Many Salvadorans work and have families. They think of the US as their home. According to New York Times, many people have nothing to go back to in El Salvador. Whole families moved to the US and now there are generations of them who are American born and raised. In the United States, children of an illegal immigrant have to be 21 to sponsor their parents for a visa if they are born in the United States.

A copious amount of families are having to make a very difficult decision. There are 192,700 American children born to Salvadorans that are under TPS protection. Salvadorans have three choices. One choice is to take their American born children to El Salvador with them. The second choice is to leave the children in the hands of a family member or a close friend that lives in the United States. The third choice is to risk deportation and stay in the country illegally. This decision by the Department of Homeland Security will affect the United States economy. Nearly 88 percent of the 200,000  Salvadoran immigrants are in the labor force and nearly one quarter of them have a mortgage.
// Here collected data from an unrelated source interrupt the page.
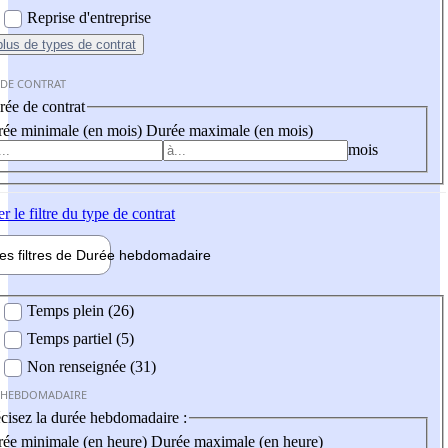
Reprise d'entreprise
plus
de types de contrat
 DE CONTRAT
ée de contrat
ée minimale (en mois)
Durée maximale (en mois)
mois
er
le filtre du type de contrat
les filtres de
Durée hebdo
madaire
 hebdomadaire
Temps plein (26)
Temps partiel (5)
Non renseignée (31)
 HEBDOMADAIRE
cisez la durée hebdomadaire :
ée minimale (en heure)
Durée maximale (en heure)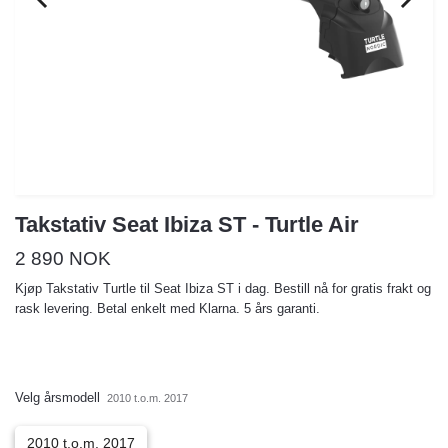
Takstativ Seat Ibiza ST - Turtle Air
2 890 NOK
Kjøp Takstativ Turtle til Seat Ibiza ST i dag. Bestill nå for gratis frakt og
rask levering. Betal enkelt med Klarna. 5 års garanti.
Velg årsmodell
2010 t.o.m. 2017
2010 t.o.m. 2017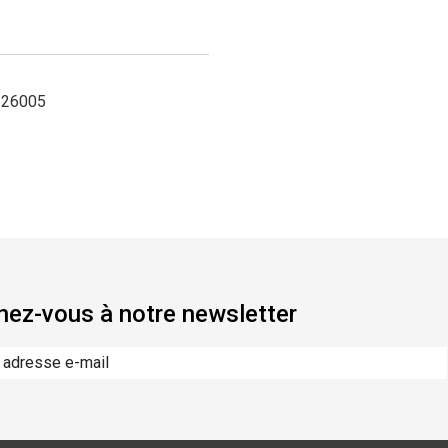
626005
ez-vous à notre newsletter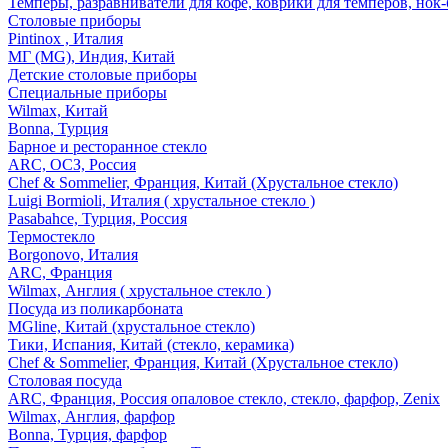
Темперы, разравниватели для кофе, коврики для темперов, нок
Столовые приборы
Pintinox , Италия
МГ (MG), Индия, Китай
Детские столовые приборы
Специальные приборы
Wilmax, Китай
Bonna, Турция
Барное и ресторанное стекло
ARC, ОСЗ, Россия
Chef & Sommelier, Франция, Китай (Хрустальное стекло)
Luigi Bormioli, Италия ( хрустальное стекло )
Pasabahce, Турция, Россия
Термостекло
Borgonovo, Италия
ARC, Франция
Wilmax, Англия ( хрустальное стекло )
Посуда из поликарбоната
MGline, Китай (хрустальное стекло)
Тики, Испания, Китай (стекло, керамика)
Chef & Sommelier, Франция, Китай (Хрустальное стекло)
Столовая посуда
ARC, Франция, Россия опаловое стекло, стекло, фарфор, Zenix
Wilmax, Англия, фарфор
Bonna, Турция, фарфор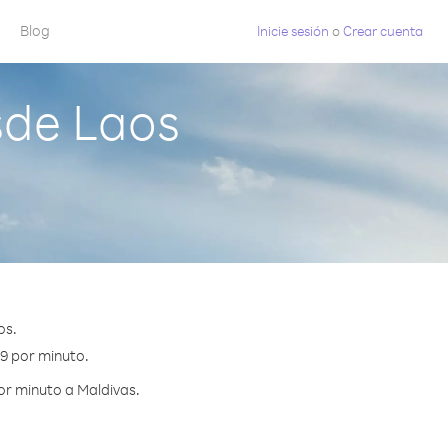
Blog
Inicie sesión
o
Crear cuenta
sde Laos
os.
39 por minuto.
or minuto a Maldivas.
Many have been here for 10 or even 20 plus years.

El Salvador is one of the most dangerous South American countries, especially for women and girls according to Newsweek. The gangs “MS-13” and the “Barrio 18” operate in El Salvador and in other South American countries. They use rape as an intimidation tactic and to mark women and girls as gang property. Theses gangs are considered as two of the most violent gangs in the world. El Salvador has one of the highest rates of vicious homicides of women.

Salvadorans have until September 9, 2019 to obtain legal citizenship or leave the country. This decision to end Temporary Protected Status for Salvadorans is not the first decision that has affected thousands of lives. It will not be the last either. Many countries are under review by the Department of Homeland Security to see whether or not they are fit for TPS.